This repository contains tutorials, materials for testing purposes, and other documents relating to natural language processing and machine learning. It's first created by Titi KH while primarily working with Ian Scott (with a lot of support from Mike Thicke! And of course other super duper cool co-workers, Cassie Lem, Dimitrios Tzouris, Brian Boggan, and Bonnie Russell).
After gaining basic understanding of KC and other knowledge (e.g. docker environments, how to use API to access stats,etc.), I became more clear of my short-term and long-term goals:
- testing .py libraries for extracting text from different types of deposited files
- clean files and build (a) structured dataframe(s)

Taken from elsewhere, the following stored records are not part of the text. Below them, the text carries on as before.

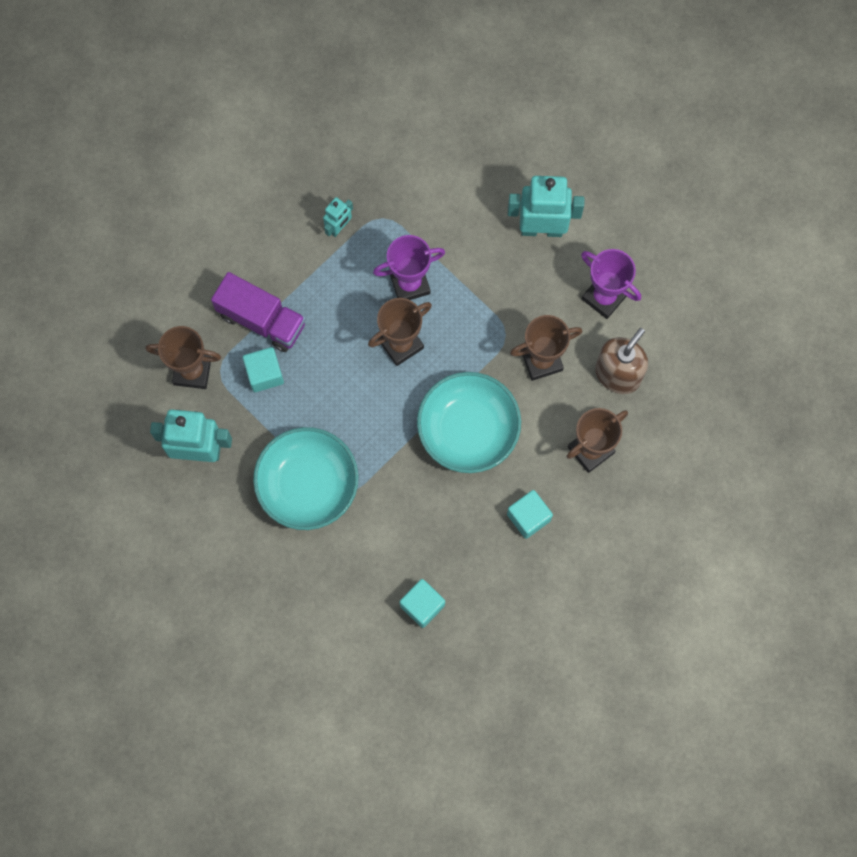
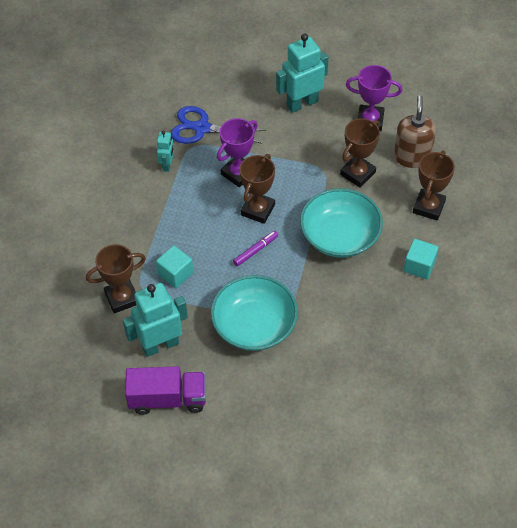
camera: 30 degrees left, 20 degrees down
purple truck [211,272,306,352] -> purple truck moved to [125,366,206,415]
turquoise cube [400,579,445,628] -> none
none -> blue scissors [171,106,266,144]
none -> purple marker [233,231,278,266]

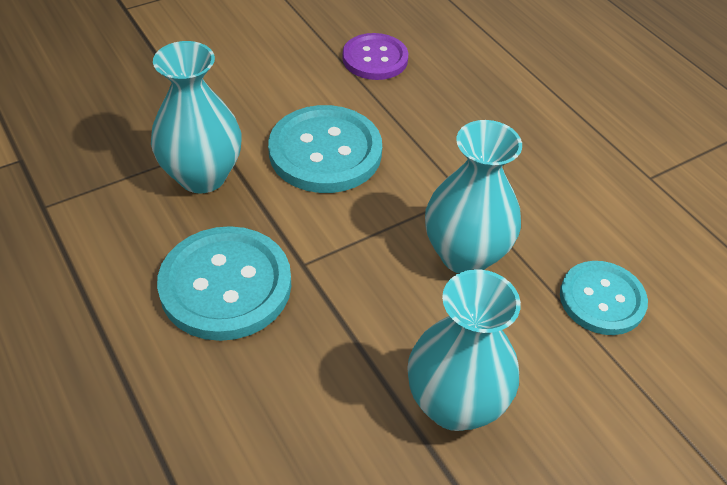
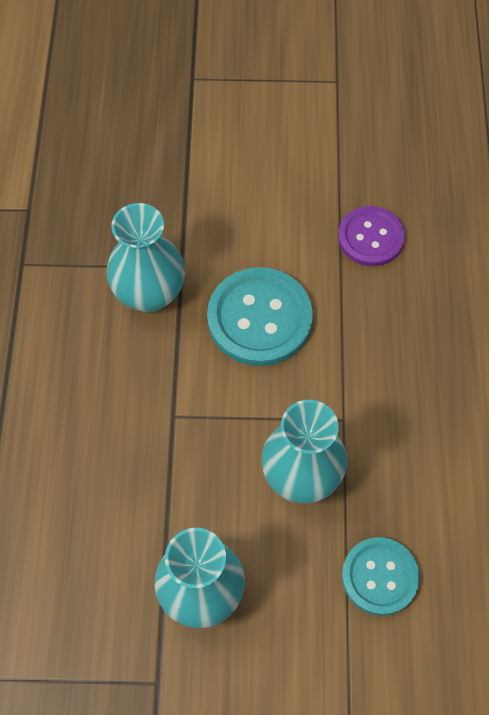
camera: 35 degrees right, 15 degrees up
turquoise button [157,226,291,341] -> none

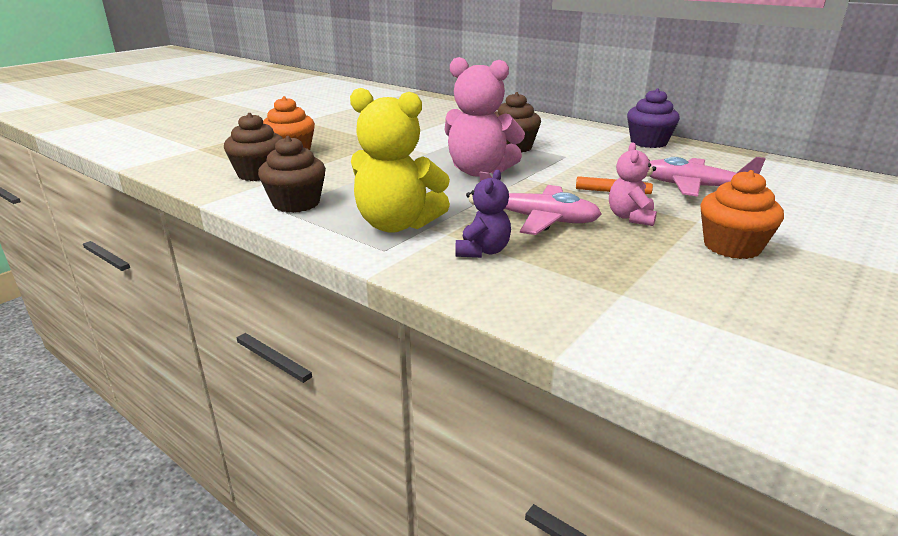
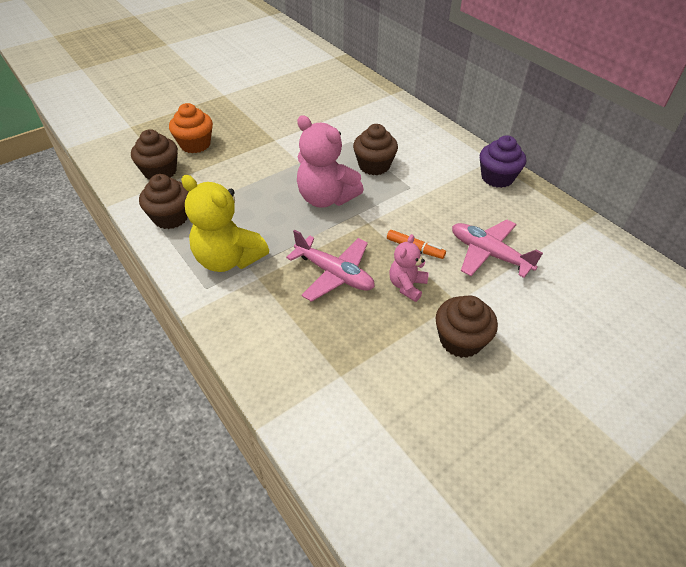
camera: 15 degrees right, 20 degrees up
purple teddy bear [455,170,511,258] -> none
orange cupcake [700,170,784,259] -> brown cupcake [436,295,498,358]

- perform topic modeling or other analysis on the data at hand
All related materials can be found in the subfolder "text4test". The script for text extraction comparision can be found under "stage1/tutorial1-textout.md".
- Machine Learning in Python (https://scikit-learn.org/stable/index.html), potetntially talk to Stephaine Vasko.
In this stage, I have been focusing on accessing and downloading files using api from Invenio, and then extract text data from all downloaded files. These steps can be found in the script "apiinvenio-9th.py" (in folder "stage2"). The next step is to clean all the extracted text, currently saved in csv, and preparing them for machine learning.